* WHAT YOU NEED TO DO *
1: Decide whether each statement agrees with the passage on the opening of Tartu University. Answer yes or no for each, quoting the words of the passage that settle it.
(a) The university opened its doors on 1 December 1919.
(b) Peeter Põld was appointed the university's rector.
(c) Sten Karling was invited from Germany.
2: According to the passage on the opening of Tartu University, when did preparatory work for the opening begin?
3: Pick up the passage on the opening of Tartu University after its last sentence and continue it.

* STUDY TEXT *

● ● ● ●

Preparatory work to the opening of the university had already started in March 1918. The head of the commission formed by the Estonian Provisional Government, Peeter Põld, was appointed the university’s curator (later a professor of pedagogy, the Pro-Rector, and a doctor honoris causa). On 1 December 1919 the university opened its doors as Tartu University of the Republic of Estonia with Estonian as the language of instruction, where new subjects that laid the basis for the development and research of national Estonian culture were taught. At first there were not enough lecturers and in order to alleviate the situation scientists and lecturers from abroad were invited: Lauri Ketttunen, Ilmari Manninen, Aarne Miikael Tallgren and Arno Rafael Cederberg from Finland; Johannes Gabriel Granö and Sten Karling from Sweden; and Walter Anderson and others from Germany.

● ● ● ●

[Image sets with camera poses]
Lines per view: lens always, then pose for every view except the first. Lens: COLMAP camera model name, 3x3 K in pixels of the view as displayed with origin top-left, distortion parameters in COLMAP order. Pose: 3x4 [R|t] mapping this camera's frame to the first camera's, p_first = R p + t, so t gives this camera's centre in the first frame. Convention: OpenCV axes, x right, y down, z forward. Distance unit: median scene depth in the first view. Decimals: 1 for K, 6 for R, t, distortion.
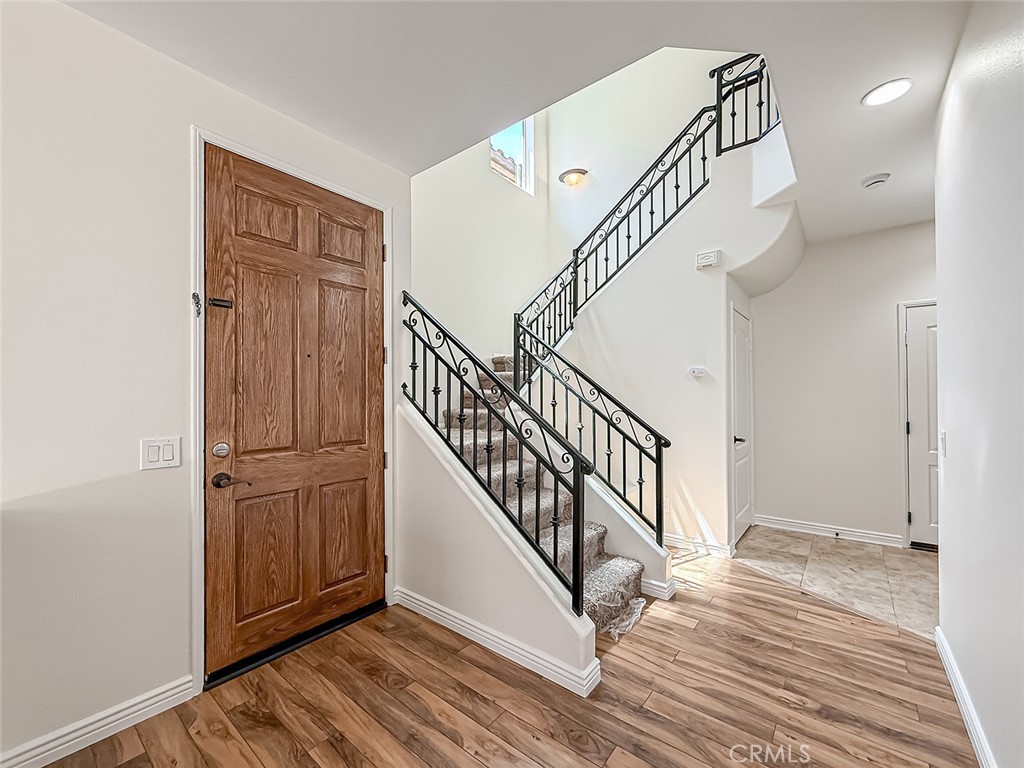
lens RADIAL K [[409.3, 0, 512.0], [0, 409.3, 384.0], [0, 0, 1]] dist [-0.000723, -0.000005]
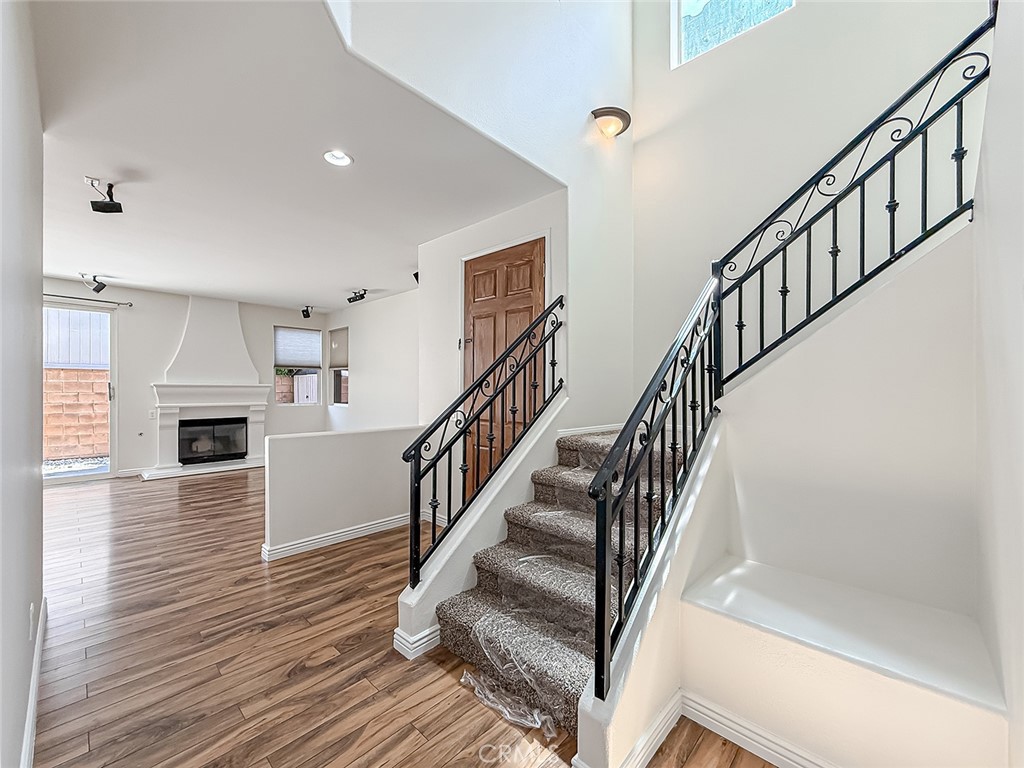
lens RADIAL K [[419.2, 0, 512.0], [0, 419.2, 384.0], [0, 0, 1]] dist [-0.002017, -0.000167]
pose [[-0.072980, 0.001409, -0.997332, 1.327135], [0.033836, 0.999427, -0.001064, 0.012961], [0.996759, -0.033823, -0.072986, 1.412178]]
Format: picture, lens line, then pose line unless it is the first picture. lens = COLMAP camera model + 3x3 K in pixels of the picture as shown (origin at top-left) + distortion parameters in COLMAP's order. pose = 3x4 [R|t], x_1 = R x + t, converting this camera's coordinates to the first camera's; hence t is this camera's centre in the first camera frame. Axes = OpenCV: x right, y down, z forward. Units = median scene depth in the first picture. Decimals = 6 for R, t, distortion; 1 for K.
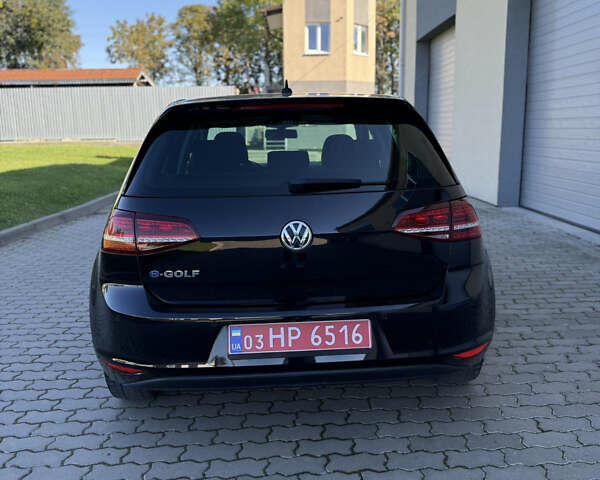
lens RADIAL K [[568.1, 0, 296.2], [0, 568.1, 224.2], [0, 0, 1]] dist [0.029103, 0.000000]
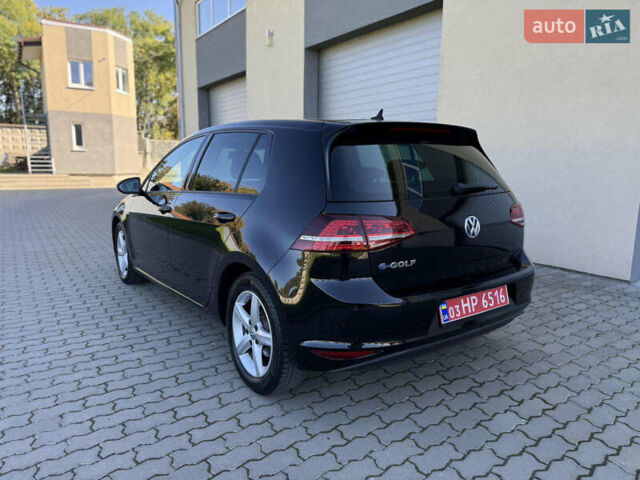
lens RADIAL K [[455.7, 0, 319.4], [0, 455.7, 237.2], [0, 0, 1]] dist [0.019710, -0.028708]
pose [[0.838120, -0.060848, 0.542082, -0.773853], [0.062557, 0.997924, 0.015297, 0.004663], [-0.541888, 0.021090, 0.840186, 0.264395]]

● ● ● ●

* WRITTEN ANSWERS *
1:
(a) Yes: "On 1 December 1919 the university opened its doors"
(b) No: "was appointed the university’s curator"
(c) No: "Johannes Gabriel Granö and Sten Karling from Sweden"

2: In March 1918.

3:
Several researcher-lecturers won world renown: Ludvig Puusepp, Aleksander Paldrok, Artur Valdes and Heinrich Koppel in medicine; Teodor Lippmaa, a geobotanist; Johannes Piiper, a zoologist; linguists Johannes Aavik, Andres Saareste, Julius Mägiste; Harri Moora, an historian; Ernst Öpik, an astronomer; and Paul Kogermann, a chemist.